■ **Esercizi**
A. Copia dal testo sulle politiche ambientali del centrosinistra il brano che va da "Sinistra Ecologia e" fino a "ai giovani agricoltori." compreso.
B. In base al testo sulle politiche ambientali del centrosinistra, spiega in una-tre frasi perché Sinistra Ecologia e Libertà punta sull'agricoltura e in che modo intende farlo.
======== Brano scelto ========
Elezioni 2013: le politiche ambientali del centrosinistra

Il taglio delle tasse e dell’IMU, la giustizia, il conflitto d’interessi, la lotta alla disoccupazione, la questione esodati, nel pieno della campagna elettorale, a poco più di un mese dal voto di tutto si parla tranne che dell’ambiente. Ecoblog ha cercato di capire che cosa intendono fare coalizioni e partiti in corsa per le elezioni politiche del 24-25 febbraio.

Partito Democratico – Sviluppo sostenibile e Beni comuni sono due punti del programma elettorale di Pier Luigi Bersani. Il PD nel rilancio della produzione locale auspica una “politica industriale integralmente ecologica” e un progetto-Paese nel quale vengano valorizzati, fra gli altri, l’agricoltura e le tipicità, il risparmio energetico e la mobilità sostenibile. L’ambiente viene citato (insieme a salute, sicurezza e istruzione) come bene comune, nel quale “in linea di principio, non deve esserci il povero né il ricco”. I referendum del 2011 hanno affermato il principio dell’acqua come bene non privatizzabile. Così come avvenuto per l’acqua, anche per energia e istruzione, il PD chiarisce che “in ogni caso non può venir meno una responsabilità pubblica dei cicli e dei processi”. Il testo de L’Italia giusta detta alcune linee generali senza entrare nello specifico.

Sinistra Ecologia e Libertà – L’unico dei “big” che ha l’ecologia nel nome. Le energie rinnovabili sono un vecchio cavallo di battaglia del partito di Nichi Vendola che per il futuro scommette sull’agricoltura come settore per contrastare la disoccupazione giovanile. Come? Ad esempio sbloccando i 380mila ettari a destinazione agricola in possesso dell’agenzia del Demanio e da tempo promessi ai giovani agricoltori.
======== I dati ========
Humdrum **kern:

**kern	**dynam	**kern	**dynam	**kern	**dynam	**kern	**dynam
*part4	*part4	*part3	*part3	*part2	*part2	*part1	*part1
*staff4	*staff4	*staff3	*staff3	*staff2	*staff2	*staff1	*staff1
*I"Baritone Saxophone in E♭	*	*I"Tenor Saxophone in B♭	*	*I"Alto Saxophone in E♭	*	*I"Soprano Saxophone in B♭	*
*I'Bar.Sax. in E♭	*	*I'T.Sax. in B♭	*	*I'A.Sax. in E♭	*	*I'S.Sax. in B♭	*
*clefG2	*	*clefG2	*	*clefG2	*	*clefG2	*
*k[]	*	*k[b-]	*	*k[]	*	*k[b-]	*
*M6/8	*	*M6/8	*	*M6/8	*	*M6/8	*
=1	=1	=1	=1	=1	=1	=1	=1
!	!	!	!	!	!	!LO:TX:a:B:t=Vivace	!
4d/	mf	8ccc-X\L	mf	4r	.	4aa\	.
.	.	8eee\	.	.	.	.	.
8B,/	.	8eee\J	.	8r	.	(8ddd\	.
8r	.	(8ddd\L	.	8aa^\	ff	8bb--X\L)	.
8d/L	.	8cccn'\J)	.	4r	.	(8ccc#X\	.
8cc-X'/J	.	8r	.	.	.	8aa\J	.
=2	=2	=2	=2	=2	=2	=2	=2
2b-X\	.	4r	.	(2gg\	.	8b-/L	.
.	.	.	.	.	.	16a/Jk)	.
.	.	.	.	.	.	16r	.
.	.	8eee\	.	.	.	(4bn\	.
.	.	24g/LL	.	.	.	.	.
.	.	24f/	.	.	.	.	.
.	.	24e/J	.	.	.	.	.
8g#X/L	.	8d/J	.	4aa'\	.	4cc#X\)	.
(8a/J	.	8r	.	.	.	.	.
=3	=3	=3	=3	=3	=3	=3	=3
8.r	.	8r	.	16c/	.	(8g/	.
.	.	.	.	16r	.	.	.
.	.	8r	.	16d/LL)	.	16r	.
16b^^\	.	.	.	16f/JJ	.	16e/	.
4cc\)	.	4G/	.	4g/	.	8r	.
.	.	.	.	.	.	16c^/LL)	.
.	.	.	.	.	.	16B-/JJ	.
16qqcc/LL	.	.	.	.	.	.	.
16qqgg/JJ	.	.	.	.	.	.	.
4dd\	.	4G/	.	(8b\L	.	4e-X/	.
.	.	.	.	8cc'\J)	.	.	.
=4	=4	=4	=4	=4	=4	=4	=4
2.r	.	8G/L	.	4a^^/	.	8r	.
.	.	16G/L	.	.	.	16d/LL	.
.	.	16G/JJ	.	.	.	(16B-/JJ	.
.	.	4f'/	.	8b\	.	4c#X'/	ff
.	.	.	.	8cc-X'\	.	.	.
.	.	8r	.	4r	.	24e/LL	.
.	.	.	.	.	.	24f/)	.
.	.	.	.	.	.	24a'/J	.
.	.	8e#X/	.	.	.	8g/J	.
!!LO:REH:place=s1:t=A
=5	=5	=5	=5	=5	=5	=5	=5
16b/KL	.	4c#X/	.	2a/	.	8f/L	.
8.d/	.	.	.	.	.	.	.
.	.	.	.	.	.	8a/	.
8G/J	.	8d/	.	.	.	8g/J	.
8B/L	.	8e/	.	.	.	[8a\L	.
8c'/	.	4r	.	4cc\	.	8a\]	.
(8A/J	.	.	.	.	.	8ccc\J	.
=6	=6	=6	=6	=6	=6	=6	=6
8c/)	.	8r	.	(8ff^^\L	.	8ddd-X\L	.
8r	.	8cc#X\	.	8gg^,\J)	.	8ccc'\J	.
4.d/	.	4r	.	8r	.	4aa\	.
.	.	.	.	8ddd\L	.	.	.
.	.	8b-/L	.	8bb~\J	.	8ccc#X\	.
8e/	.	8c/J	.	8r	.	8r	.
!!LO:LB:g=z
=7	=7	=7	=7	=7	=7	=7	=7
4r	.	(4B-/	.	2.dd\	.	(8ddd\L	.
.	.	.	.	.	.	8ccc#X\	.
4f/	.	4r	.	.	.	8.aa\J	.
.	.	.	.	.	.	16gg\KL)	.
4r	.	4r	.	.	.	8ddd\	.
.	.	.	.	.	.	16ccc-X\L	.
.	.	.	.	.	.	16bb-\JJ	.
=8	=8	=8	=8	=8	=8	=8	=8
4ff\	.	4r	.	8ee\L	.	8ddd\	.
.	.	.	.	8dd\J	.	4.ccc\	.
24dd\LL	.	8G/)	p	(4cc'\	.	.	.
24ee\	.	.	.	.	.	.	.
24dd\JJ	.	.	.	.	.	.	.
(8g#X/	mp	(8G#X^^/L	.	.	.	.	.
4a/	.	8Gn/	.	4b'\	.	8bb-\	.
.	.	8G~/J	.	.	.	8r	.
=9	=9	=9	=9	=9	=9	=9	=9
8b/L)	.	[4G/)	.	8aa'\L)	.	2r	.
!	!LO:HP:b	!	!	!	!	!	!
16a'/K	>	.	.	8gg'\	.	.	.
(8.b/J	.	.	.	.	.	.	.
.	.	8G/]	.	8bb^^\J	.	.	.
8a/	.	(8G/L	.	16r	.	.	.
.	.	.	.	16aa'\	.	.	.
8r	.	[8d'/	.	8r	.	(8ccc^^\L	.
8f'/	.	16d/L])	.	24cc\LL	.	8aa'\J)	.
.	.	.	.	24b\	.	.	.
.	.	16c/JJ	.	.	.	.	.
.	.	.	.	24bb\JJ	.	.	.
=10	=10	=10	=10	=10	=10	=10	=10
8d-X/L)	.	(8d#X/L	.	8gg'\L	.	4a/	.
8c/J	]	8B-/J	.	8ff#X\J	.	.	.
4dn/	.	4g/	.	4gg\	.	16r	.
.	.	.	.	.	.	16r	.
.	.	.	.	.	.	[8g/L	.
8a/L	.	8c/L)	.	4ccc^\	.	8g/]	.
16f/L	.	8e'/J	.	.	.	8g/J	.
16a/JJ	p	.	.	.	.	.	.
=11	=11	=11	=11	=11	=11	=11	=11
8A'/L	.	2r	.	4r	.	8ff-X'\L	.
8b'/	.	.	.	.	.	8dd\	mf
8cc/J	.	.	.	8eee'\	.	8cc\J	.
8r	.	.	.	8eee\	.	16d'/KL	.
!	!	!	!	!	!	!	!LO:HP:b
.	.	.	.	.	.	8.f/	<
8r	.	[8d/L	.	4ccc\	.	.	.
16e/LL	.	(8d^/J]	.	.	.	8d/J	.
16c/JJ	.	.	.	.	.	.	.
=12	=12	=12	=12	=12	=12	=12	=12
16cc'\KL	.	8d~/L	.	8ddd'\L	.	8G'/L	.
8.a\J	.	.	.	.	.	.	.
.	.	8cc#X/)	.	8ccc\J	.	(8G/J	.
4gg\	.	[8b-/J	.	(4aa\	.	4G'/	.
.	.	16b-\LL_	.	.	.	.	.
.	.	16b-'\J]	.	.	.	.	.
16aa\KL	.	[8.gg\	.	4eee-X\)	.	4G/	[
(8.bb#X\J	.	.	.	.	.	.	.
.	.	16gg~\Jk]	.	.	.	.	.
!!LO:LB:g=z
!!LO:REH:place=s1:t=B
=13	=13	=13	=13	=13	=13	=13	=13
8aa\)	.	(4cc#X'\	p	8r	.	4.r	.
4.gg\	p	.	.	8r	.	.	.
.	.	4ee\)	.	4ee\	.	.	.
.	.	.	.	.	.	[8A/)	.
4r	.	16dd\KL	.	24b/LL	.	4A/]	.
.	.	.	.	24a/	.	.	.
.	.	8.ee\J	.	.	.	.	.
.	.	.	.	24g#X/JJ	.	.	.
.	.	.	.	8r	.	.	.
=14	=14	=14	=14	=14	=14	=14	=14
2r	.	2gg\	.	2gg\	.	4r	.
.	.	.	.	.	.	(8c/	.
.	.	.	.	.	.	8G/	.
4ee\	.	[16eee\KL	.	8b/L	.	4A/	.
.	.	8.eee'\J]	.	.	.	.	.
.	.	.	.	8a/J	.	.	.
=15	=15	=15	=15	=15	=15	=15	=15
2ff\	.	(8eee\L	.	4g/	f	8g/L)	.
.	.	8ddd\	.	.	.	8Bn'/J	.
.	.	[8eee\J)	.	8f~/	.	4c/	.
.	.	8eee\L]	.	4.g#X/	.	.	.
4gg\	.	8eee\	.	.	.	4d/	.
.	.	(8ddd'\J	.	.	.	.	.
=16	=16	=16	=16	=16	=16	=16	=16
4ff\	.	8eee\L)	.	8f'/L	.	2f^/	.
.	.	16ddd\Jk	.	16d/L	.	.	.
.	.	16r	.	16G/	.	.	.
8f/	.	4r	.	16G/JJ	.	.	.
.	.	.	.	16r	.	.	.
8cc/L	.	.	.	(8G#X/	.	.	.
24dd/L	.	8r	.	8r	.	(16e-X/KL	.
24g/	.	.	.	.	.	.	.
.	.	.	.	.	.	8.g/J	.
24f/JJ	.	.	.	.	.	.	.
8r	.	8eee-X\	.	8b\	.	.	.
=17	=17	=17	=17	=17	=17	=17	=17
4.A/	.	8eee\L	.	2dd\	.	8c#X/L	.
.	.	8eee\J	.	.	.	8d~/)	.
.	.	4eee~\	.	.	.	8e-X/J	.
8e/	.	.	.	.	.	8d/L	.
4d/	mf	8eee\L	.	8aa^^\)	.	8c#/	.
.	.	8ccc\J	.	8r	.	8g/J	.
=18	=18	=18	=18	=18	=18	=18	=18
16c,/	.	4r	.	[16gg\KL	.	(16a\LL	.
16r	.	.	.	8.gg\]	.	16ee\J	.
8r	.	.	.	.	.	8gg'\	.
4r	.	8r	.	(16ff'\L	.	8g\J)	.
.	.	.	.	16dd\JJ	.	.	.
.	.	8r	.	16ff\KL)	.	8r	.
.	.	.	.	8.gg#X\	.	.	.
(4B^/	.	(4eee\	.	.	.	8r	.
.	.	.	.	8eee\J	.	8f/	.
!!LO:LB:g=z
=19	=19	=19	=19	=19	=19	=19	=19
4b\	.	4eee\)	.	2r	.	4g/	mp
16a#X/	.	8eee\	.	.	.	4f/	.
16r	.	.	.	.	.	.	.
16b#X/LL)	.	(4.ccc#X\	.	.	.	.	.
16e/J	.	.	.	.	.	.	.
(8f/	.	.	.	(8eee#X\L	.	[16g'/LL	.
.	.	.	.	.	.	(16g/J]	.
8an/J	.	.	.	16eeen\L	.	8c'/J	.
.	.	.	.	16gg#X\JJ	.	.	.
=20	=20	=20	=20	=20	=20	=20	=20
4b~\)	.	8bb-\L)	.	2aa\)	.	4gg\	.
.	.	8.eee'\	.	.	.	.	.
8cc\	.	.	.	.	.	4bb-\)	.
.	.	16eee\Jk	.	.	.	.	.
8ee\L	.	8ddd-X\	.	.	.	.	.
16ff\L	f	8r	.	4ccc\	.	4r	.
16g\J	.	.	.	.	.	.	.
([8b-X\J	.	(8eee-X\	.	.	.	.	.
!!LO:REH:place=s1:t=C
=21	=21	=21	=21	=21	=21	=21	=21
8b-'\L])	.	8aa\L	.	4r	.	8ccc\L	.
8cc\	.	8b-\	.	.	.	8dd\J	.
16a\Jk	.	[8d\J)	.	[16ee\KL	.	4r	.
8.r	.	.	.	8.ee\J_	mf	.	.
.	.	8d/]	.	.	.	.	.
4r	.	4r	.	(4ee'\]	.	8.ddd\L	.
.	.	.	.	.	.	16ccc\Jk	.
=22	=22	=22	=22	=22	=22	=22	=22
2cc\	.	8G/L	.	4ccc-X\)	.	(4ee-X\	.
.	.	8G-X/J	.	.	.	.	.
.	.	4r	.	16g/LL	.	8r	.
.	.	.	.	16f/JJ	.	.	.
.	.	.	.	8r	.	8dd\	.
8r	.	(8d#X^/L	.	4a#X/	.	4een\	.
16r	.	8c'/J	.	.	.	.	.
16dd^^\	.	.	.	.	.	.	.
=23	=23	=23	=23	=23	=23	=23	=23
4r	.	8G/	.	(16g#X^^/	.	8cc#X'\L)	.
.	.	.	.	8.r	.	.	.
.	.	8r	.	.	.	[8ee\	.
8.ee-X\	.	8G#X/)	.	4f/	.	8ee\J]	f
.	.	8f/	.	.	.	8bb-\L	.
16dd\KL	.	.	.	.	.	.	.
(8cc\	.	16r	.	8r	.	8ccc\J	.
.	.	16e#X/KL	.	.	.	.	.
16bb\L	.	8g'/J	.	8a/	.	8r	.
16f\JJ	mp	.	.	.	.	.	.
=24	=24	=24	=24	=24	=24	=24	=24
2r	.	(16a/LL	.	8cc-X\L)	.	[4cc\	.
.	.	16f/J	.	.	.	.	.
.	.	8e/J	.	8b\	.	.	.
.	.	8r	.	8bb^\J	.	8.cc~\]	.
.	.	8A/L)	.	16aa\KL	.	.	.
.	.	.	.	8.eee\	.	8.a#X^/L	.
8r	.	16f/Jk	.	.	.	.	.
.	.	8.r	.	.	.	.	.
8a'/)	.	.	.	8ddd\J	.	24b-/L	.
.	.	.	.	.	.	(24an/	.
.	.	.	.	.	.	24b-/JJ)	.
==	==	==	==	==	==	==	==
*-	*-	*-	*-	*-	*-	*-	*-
========
■ **Risultati**
A.
Sinistra Ecologia e Libertà – L’unico dei “big” che ha l’ecologia nel nome. Le energie rinnovabili sono un vecchio cavallo di battaglia del partito di Nichi Vendola che per il futuro scommette sull’agricoltura come settore per contrastare la disoccupazione giovanile. Come? Ad esempio sbloccando i 380mila ettari a destinazione agricola in possesso dell’agenzia del Demanio e da tempo promessi ai giovani agricoltori.

B. Sinistra Ecologia e Libertà punta sull'agricoltura come settore per contrastare la disoccupazione giovanile. Ad esempio, propone di sbloccare i 380mila ettari a destinazione agricola in possesso dell'agenzia del Demanio, da tempo promessi ai giovani agricoltori.